Recently, Chicago opened its doors to Chicagoans and residents can speak their minds and make suggestions to the aldermen. The public now can make comments in the council meetings.
If you thought that Chicago previously had a channel through which the voters and taxpayers could share their opinion, it’s kindhearted but no there wasn’t. In the old days, Mayor Richard Daley could shut off the microphone if any aldermen tried to make a dissenting opinion.
This practice continued for decades until last December when a Cook County Circuit judge ruled that speakers had the right to speak and denying them permission to do so violated the Open Meetings Act. The lawsuit that was filed by political activists was filed by Judge Diane Joan Larsen. The city was given a chance to create its own rules and this is why the city clock was installed; to give 30 minutes in each meeting to members of the public to speak. Each speaker was to get 3 minutes and therefore this meant that 10 speakers could sign during the meeting.
Allowing public speakers in council meetings could be said to be one of the largest strides Chicago has made in allowing individuals there democratic rights. Many people described it as being beautiful and remarkable. Wallace Bradley, a former gang member that got pardoned said that it was a great opportunity since if members couldn’t speak to the aldermen, then there was no way they could get anything.
Public speakers at the meetings speak at a small speaker which is connected to a sound system. At the dais, one could see Mayor Rahm talking with other officials and you could see aldermen walking around.
However, there are those who have said that Chicago is a large city and 30 minutes of speaking time isn’t enough to let people speak and share their thoughts of what could be improved or what ought to be changed. Ironically, it was noted that the council meetings take more time to honor things like parishes, retirees, Boy Scout troops, the elderly, sport teams or the dead but it took only 30 minutes to listen to the people who contributed to making Chicago what it was.

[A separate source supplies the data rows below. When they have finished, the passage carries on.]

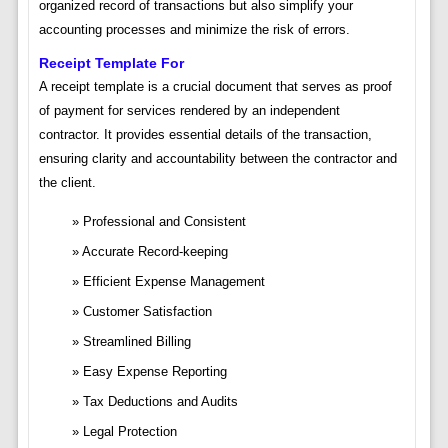
organized record of transactions but also simplify your
accounting processes and minimize the risk of errors.
Receipt Template For
A receipt template is a crucial document that serves as proof
of payment for services rendered by an independent
contractor. It provides essential details of the transaction,
ensuring clarity and accountability between the contractor and
the client.
Professional and Consistent
Accurate Record-keeping
Efficient Expense Management
Customer Satisfaction
Streamlined Billing
Easy Expense Reporting
Tax Deductions and Audits
Legal Protection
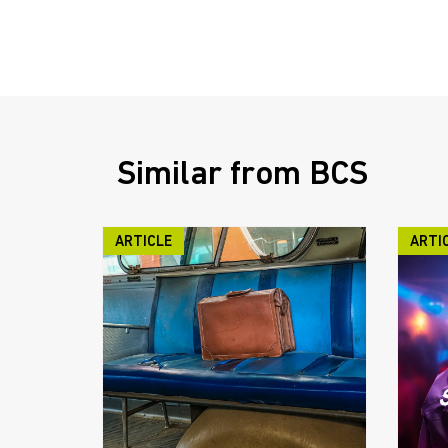
Similar from BCS
ARTICLE
ARTI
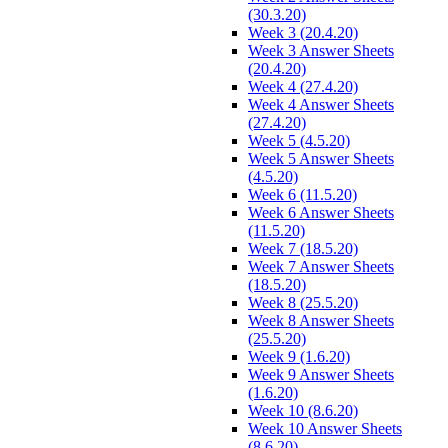
(30.3.20)
Week 3 (20.4.20)
Week 3 Answer Sheets
(20.4.20)
Week 4 (27.4.20)
Week 4 Answer Sheets
(27.4.20)
Week 5 (4.5.20)
Week 5 Answer Sheets
(4.5.20)
Week 6 (11.5.20)
Week 6 Answer Sheets
(11.5.20)
Week 7 (18.5.20)
Week 7 Answer Sheets
(18.5.20)
Week 8 (25.5.20)
Week 8 Answer Sheets
(25.5.20)
Week 9 (1.6.20)
Week 9 Answer Sheets
(1.6.20)
Week 10 (8.6.20)
Week 10 Answer Sheets
(8.6.20)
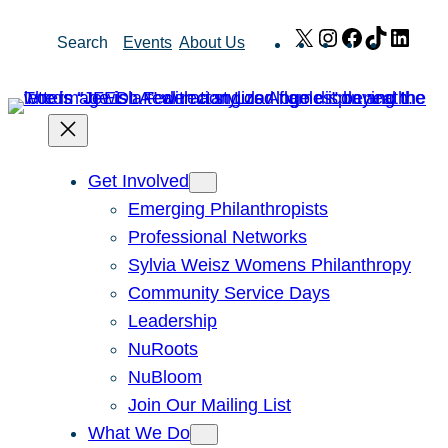
Skip
X
Instagram
Facebook
TikTok
Link
Search
Events
About Us
to
content
Get Involved
Emerging Philanthropists
Professional Networks
Sylvia Weisz Womens Philanthropy
Community Service Days
Leadership
NuRoots
NuBloom
Join Our Mailing List
What We Do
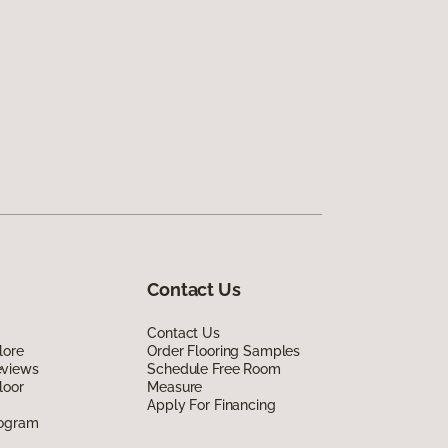
Contact Us
Contact Us
lore
Order Flooring Samples
eviews
Schedule Free Room
loor
Measure
Apply For Financing
rogram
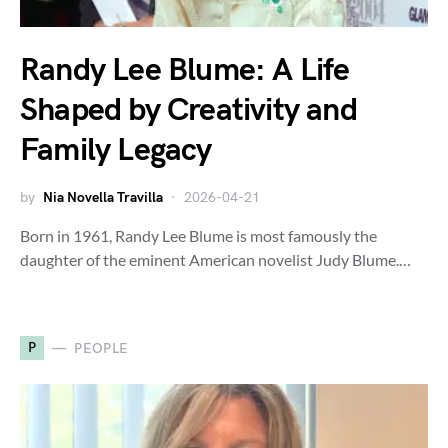
Randy Lee Blume: A Life
Shaped by Creativity and
Family Legacy
by
Nia Novella Travilla
2026-04-21
Born in 1961, Randy Lee Blume is most famously the
daughter of the eminent American novelist Judy Blume.…
P
PEOPLE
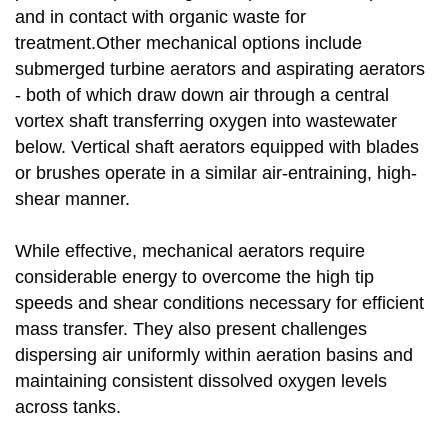
and in contact with organic waste for
treatment.Other mechanical options include
submerged turbine aerators and aspirating aerators
- both of which draw down air through a central
vortex shaft transferring oxygen into wastewater
below. Vertical shaft aerators equipped with blades
or brushes operate in a similar air-entraining, high-
shear manner.
While effective, mechanical aerators require
considerable energy to overcome the high tip
speeds and shear conditions necessary for efficient
mass transfer. They also present challenges
dispersing air uniformly within aeration basins and
maintaining consistent dissolved oxygen levels
across tanks.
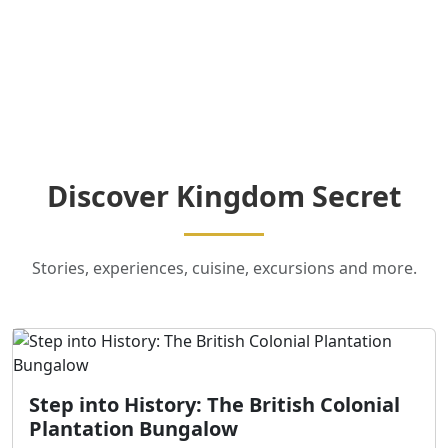
Discover Kingdom Secret
Stories, experiences, cuisine, excursions and more.
Step into History: The British Colonial
Plantation Bungalow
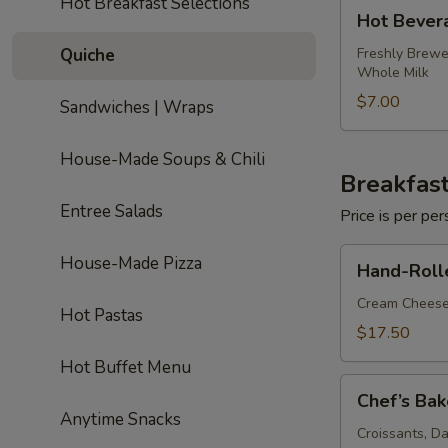
Hot Breakfast Selections
Hot
Hot Bever
Beverage
Package
Quiche
Freshly Brewe
Whole Milk
$7.00
Sandwiches | Wraps
House-Made Soups & Chili
Breakfast
Entree Salads
Price is per p
Hand-
House-Made Pizza
Hand-Roll
Rolled
Bagels
Cream Cheese
Hot Pastas
&
$17.50
Smoked
Hot Buffet Menu
Salmon
Chef’s
Chef’s Bak
Bakery
Anytime Snacks
Basket
Croissants, D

Chicago today faces a myriad of challenges and these move has been praised as forward thinking and progressive. Among the challenges the country faces includes; high violence and crime rates, an underfunded public school system, high debt, high taxes, discrimination based on race and unemployment among young people.
An opportunity offered to the public to address the mayor and aldermen is a step in the right direction of seeking ways to address those challenges. Many organizations and social groups in Chicago have already started encouraging there members to go to these council meetings and share their thoughts. Normally, there is a large crowd and so far, the thirty minutes is not enough and there are many speakers who wanted to speak that are denied this opportunity.
As we go into the future, we hope that they will allocate more time allowing more Chicagoans to speak.